Stress comes in many forms and there are many ways people choose to cope with that stress. Meditation is a great way to alleviate the pressure of stress but new research from Stanford University shows that breathing exercises are even more effective than mindfulness medication.
Stress can be beneficial in that it can spur you to action and save your life in a dangerous situation. It can also cause lead to long-term harm in situations where the daily pressures of life are not managed properly and lead to health problems such as high blood pressure. Therefore, managing stress through natural means is a popular pursuit for people wanting to avoid prescriptions or self-medicating through unhealthy substances.
The recent pandemic was an added source of stress for many so researchers at Stanford used it as an opportunity to gauge the effectiveness of different techniques for stress relief. They measured mindfulness meditation against three types of breathing.
Researchers described mindfulness meditation as a conscious effort to relax by placing yourself in a nonjudgmental state. This is usually done for a short period of time with your eyes closed and your mind focused on calming yourself.
The three different breathing techniques included two cyclical breaths and a box breath. Box breath is when you breathe in and out at the same pace and hold your breath for that same amount of time. For example, breathing in for a count of four, holding for a four-count and then exhaling while at the same pace is considered a box breath.

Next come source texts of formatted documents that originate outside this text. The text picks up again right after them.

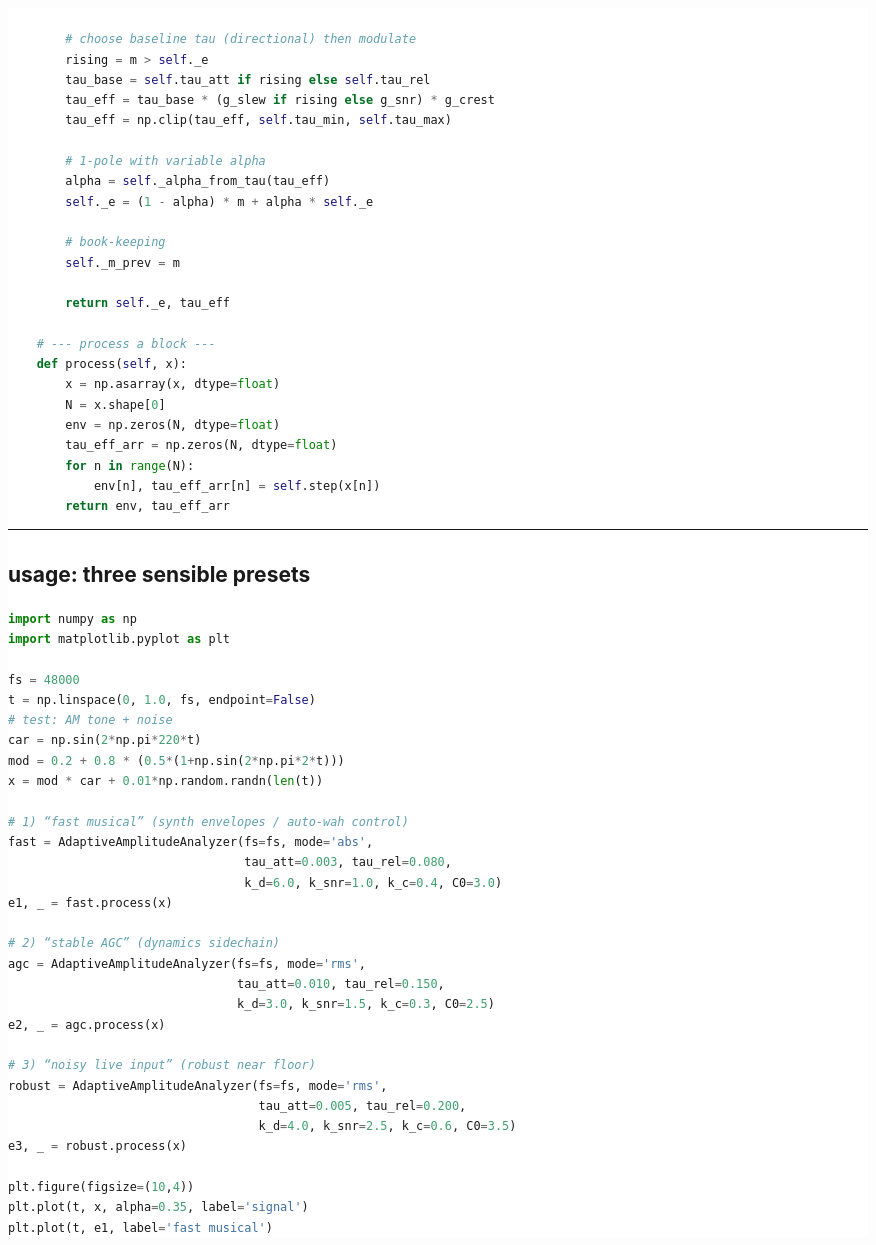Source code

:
 ```python

        # choose baseline tau (directional) then modulate
        rising = m > self._e
        tau_base = self.tau_att if rising else self.tau_rel
        tau_eff = tau_base * (g_slew if rising else g_snr) * g_crest
        tau_eff = np.clip(tau_eff, self.tau_min, self.tau_max)

        # 1-pole with variable alpha
        alpha = self._alpha_from_tau(tau_eff)
        self._e = (1 - alpha) * m + alpha * self._e

        # book-keeping
        self._m_prev = m

        return self._e, tau_eff

    # --- process a block ---
    def process(self, x):
        x = np.asarray(x, dtype=float)
        N = x.shape[0]
        env = np.zeros(N, dtype=float)
        tau_eff_arr = np.zeros(N, dtype=float)
        for n in range(N):
            env[n], tau_eff_arr[n] = self.step(x[n])
        return env, tau_eff_arr
```

---

## usage: three sensible presets

```python
import numpy as np
import matplotlib.pyplot as plt

fs = 48000
t = np.linspace(0, 1.0, fs, endpoint=False)
# test: AM tone + noise
car = np.sin(2*np.pi*220*t)
mod = 0.2 + 0.8 * (0.5*(1+np.sin(2*np.pi*2*t)))
x = mod * car + 0.01*np.random.randn(len(t))

# 1) “fast musical” (synth envelopes / auto-wah control)
fast = AdaptiveAmplitudeAnalyzer(fs=fs, mode='abs',
                                 tau_att=0.003, tau_rel=0.080,
                                 k_d=6.0, k_snr=1.0, k_c=0.4, C0=3.0)
e1, _ = fast.process(x)

# 2) “stable AGC” (dynamics sidechain)
agc = AdaptiveAmplitudeAnalyzer(fs=fs, mode='rms',
                                tau_att=0.010, tau_rel=0.150,
                                k_d=3.0, k_snr=1.5, k_c=0.3, C0=2.5)
e2, _ = agc.process(x)

# 3) “noisy live input” (robust near floor)
robust = AdaptiveAmplitudeAnalyzer(fs=fs, mode='rms',
                                   tau_att=0.005, tau_rel=0.200,
                                   k_d=4.0, k_snr=2.5, k_c=0.6, C0=3.5)
e3, _ = robust.process(x)

plt.figure(figsize=(10,4))
plt.plot(t, x, alpha=0.35, label='signal')
plt.plot(t, e1, label='fast musical')
```
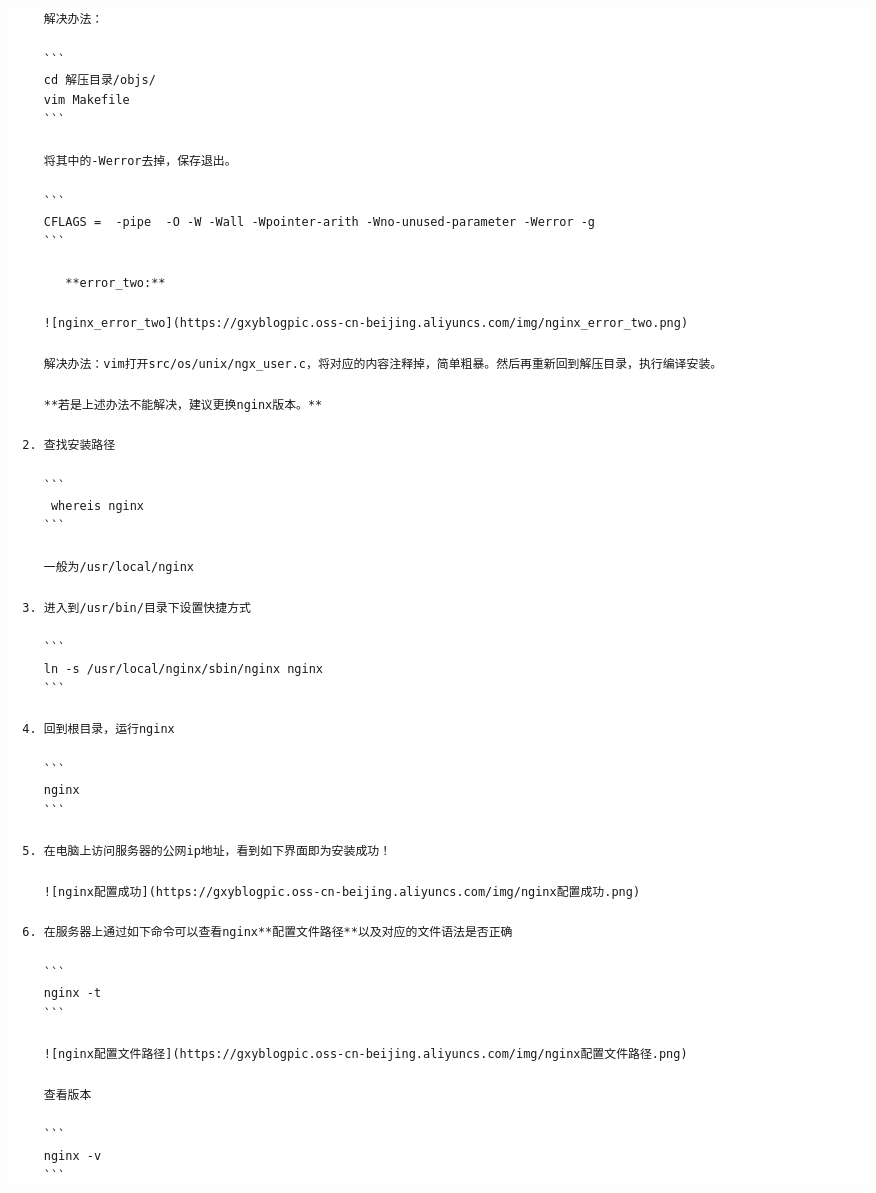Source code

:          解决办法：

         ```
         cd 解压目录/objs/
         vim Makefile
         ```

         将其中的-Werror去掉，保存退出。

         ```
         CFLAGS =  -pipe  -O -W -Wall -Wpointer-arith -Wno-unused-parameter -Werror -g
         ```

            **error_two:**

         ![nginx_error_two](https://gxyblogpic.oss-cn-beijing.aliyuncs.com/img/nginx_error_two.png)

         解决办法：vim打开src/os/unix/ngx_user.c，将对应的内容注释掉，简单粗暴。然后再重新回到解压目录，执行编译安装。

         **若是上述办法不能解决，建议更换nginx版本。**

      2. 查找安装路径

         ```
          whereis nginx
         ```

         一般为/usr/local/nginx

      3. 进入到/usr/bin/目录下设置快捷方式

         ```
         ln -s /usr/local/nginx/sbin/nginx nginx
         ```

      4. 回到根目录，运行nginx

         ```
         nginx
         ```

      5. 在电脑上访问服务器的公网ip地址，看到如下界面即为安装成功！

         ![nginx配置成功](https://gxyblogpic.oss-cn-beijing.aliyuncs.com/img/nginx配置成功.png)

      6. 在服务器上通过如下命令可以查看nginx**配置文件路径**以及对应的文件语法是否正确

         ```
         nginx -t
         ```

         ![nginx配置文件路径](https://gxyblogpic.oss-cn-beijing.aliyuncs.com/img/nginx配置文件路径.png)

         查看版本

         ```
         nginx -v
         ```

Cyclic breathing for the purpose of this study was done in two different manners. The first was cyclic sighing, which included a normal breath in followed by an exaggerated exhale. The other was cyclic hyperventilation, which involved an exaggerated inhale followed by a regular exhale.
A group of 114 volunteers took part in the remote, randomized controlled study. They each used one form of stress relief for a period of five minutes per day over the span of 30 days. They then rotated to a different form and chronicled their results.
The entire exercise was considered a success as the vast majority of participants found it to be a good experience with 90% reporting positive feelings.
On the whole, the three breathing types were found by the volunteers to be more effective at relieving stress than the mindfulness meditation. The cyclic sighing, which involved an elongated exhale, was found to be the most effective of all four practices.